Today in property: auctions bounce back, lenders already cutting rates, RBA cut a 50/50 bet each way
"Auctions bounce back as downturn eases" says today's AFR, citing CoreLogic figures showing a 58.8 per cent clearance rate across the board over the weekend. This time last year, the clearance rate was 62.1 per cent. Sydney booked 66.6 per cent, Melbourne 60.8 per cent. The big winner was rural South Australia, however; it hit a 100 per cent clearance of farming properties that went under the hammer over the weekend.
Frasers Property's Australian chief exec, Rob Fehring isn't feeling optimistic, however. He reckons housing prices are going to keep falling for at least another 12 months and won't start to rise until 2021. He's also budgeting for minimum 12-week settlement periods during the second half of this year due to finance restrictions.
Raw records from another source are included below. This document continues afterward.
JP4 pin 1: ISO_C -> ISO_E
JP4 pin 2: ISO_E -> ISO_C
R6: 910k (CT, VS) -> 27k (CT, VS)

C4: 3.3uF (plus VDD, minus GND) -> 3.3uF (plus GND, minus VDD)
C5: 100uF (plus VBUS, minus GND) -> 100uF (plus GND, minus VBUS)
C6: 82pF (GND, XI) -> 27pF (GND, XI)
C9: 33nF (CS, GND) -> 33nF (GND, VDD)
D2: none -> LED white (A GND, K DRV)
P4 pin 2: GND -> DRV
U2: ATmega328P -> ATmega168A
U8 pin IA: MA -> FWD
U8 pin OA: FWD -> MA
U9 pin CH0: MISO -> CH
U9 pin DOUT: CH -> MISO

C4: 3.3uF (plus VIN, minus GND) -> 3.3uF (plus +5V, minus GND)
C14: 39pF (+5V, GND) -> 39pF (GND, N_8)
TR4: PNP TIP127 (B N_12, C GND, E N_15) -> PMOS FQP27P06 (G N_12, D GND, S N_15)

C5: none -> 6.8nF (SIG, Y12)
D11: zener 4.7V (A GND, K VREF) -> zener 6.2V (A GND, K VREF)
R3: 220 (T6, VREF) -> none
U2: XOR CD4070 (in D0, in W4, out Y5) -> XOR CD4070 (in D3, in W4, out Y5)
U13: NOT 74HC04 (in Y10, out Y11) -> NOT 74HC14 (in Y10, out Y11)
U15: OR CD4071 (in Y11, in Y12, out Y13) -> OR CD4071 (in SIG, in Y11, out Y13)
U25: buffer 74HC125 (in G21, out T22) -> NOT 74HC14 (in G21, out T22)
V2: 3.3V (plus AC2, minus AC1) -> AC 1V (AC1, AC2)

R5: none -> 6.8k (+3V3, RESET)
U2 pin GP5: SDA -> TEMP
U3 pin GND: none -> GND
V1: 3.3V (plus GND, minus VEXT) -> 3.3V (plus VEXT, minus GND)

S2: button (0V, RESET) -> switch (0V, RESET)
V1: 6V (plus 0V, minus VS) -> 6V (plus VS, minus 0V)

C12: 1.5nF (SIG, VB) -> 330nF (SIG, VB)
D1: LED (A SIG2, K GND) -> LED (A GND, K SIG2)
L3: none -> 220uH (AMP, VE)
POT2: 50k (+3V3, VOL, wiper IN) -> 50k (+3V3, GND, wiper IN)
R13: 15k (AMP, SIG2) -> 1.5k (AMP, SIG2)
Some buyers are flying in the face of that point of view, in a big way. Nick Lenaghan writes today in the Fin about Sydney investors purchasing entire unit blocks, in an effort to lock in their capital ahead of changes to the taxation system. The buyers are characterised as families (both local and offshore) who intend to hold the assets long-term.
On the subject of negative gearing and capital gains tax, and back to Rod Fehring - who clearly had a lot to say over the weekend. He's talking up the changes proposed by Labor as a trigger point for a demand-driven lift in standards in apartment design and construction in Australia.
But can people afford to buy? Second-tier lenders appear to be doing everything they can to help people along; Suncorp, ING Bank, Adelaide Bank and Teachers Mutual are all cutting rates ahead of the Reserve Bank's decision tomorrow, putting their products significantly lower than those offered by their big-bank counterparts.
Regarding official rates, it's still a 50/50 bet each way on whether the RBA will order a cut when it meets tomorrow. KPMG chief economist Brendan Rynne reckons they should hold, as do the Australian National University-based members of the so-called shadow board of economists. If rates do drop, AMP Capital's chief economist Shane Oliver reckons the impact won't be felt in the market for months - which may give the RBA cause for pause if it's looking for a shorter-term fix.
If you believe UTS Business School professor, Warren Hogan, that fix could be found by cutting inflation targets, not the cash rate. NAB is a little more pedestrian; it's saying there will be a cut - but not just yet. ANZ, on the other hand, is betting on a cut tomorrow. If you want to take a flutter of your own, Ladbrokes is offering 1.45 for no change and 2.25 for a decrease of up to 0.25 per cent.